The premise of Jesse Lonergan’s Hedra is, in isolation, a straightforward one. After nuclear war devastates the Earth, one lone astronaut wins a lottery that will see them embark on a mission to the stars. Their explorations of the universe will bring them into contact with celestial entities and cosmic civilisations beyond all imagination. But will their discoveries bring any hope of redemption for the ruined planet they have left behind?
While Hedra works both as an escapist science fiction yarn and a cautionary moral tale, its greatest strength lies in in its delivery. We’re back to that old favourite Broken Frontier phrase “the language of comics” here once again because what Lonergan achieves in these pages is to craft a story that comics and comics alone could convey; to elicit an interaction between reader and medium that could only be achieved by the interactive tools of graphic narrative; and to fully embrace the boundless possibilities of the structure of the comic page to playfully manipulate our perceptions of place, time and movement. And all without a single word of dialogue or narration.

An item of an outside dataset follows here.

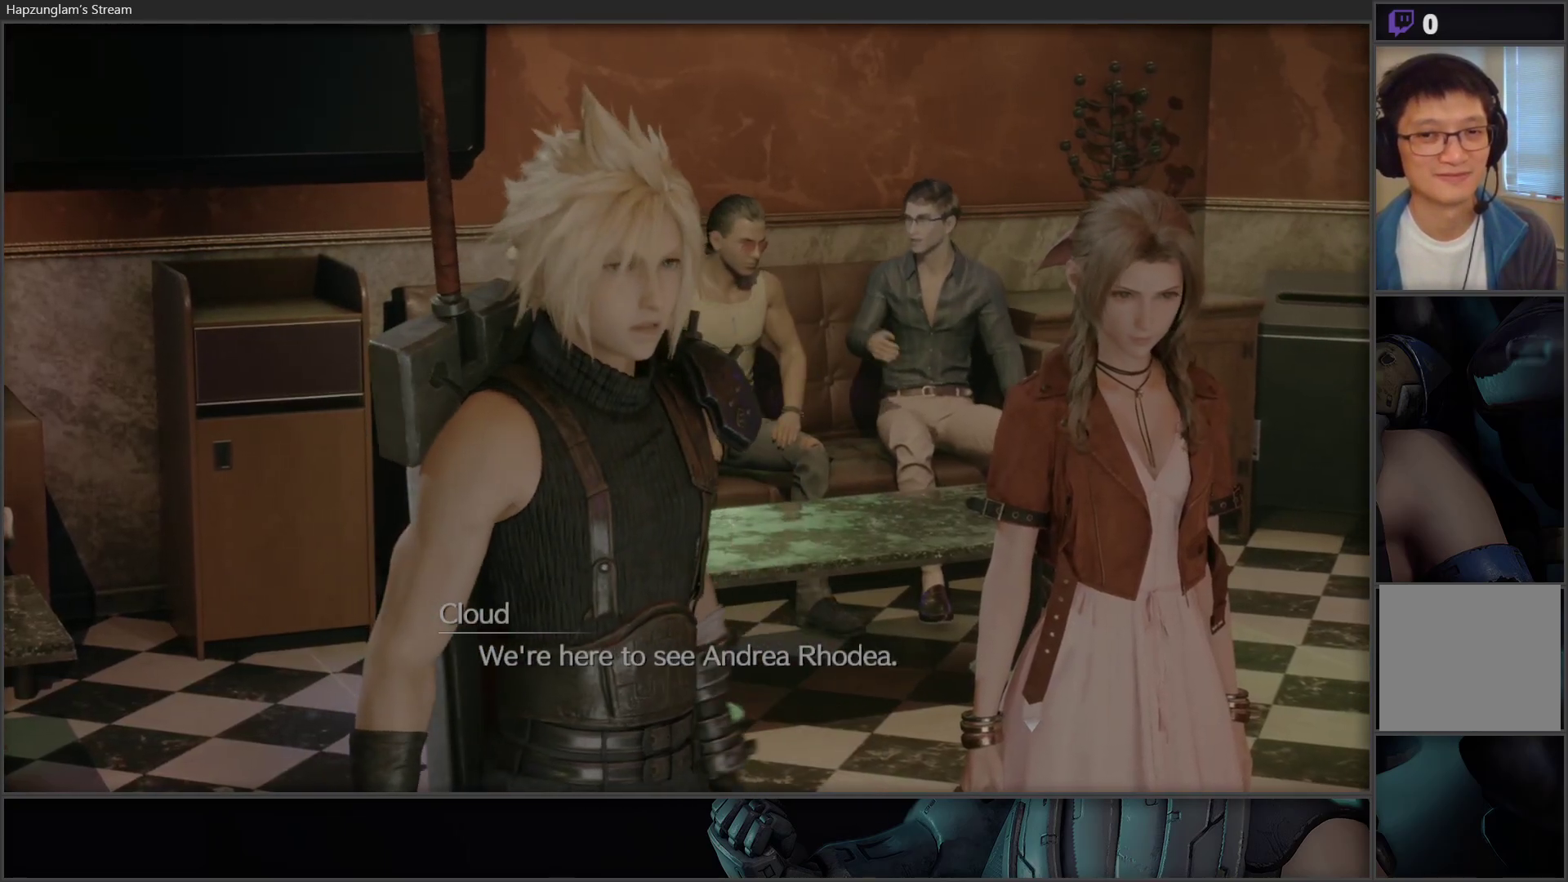
{"buttons": [], "left_stick": "center", "right_stick": "center", "events": [[267, "right_stick", "down-left"], [433, "right_stick", "center"]]}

Tightly panelled pages can juxtapose different aspects of the narrative within the same structural framework, for example, memorably contrasting the stellar grandeur of the astronaut’s journey through space with the minutiae of gathering samples on a planet’s surface. Single images are broken up into individual panels, allowing the spaceship to move sequentially through the bounds of a single image of a planetary system with a meta flourish as it drops in and out of panels. And when the astronaut makes alien contact those exchanges use visual symbolism to depict their communications in a far more instinctual and no less expressive manner.
Hedra is not unhopeful in message but those narrative reveals are the readers to experience first.for themselves. In terms of composition and story construction, though, this is undoubtedly a comic for those Best One-Shot lists at the end of the year. Complete-in-one and an exquisite example of the unique storytelling properties of the form, Hedra is your must-buy genre comic of the summer.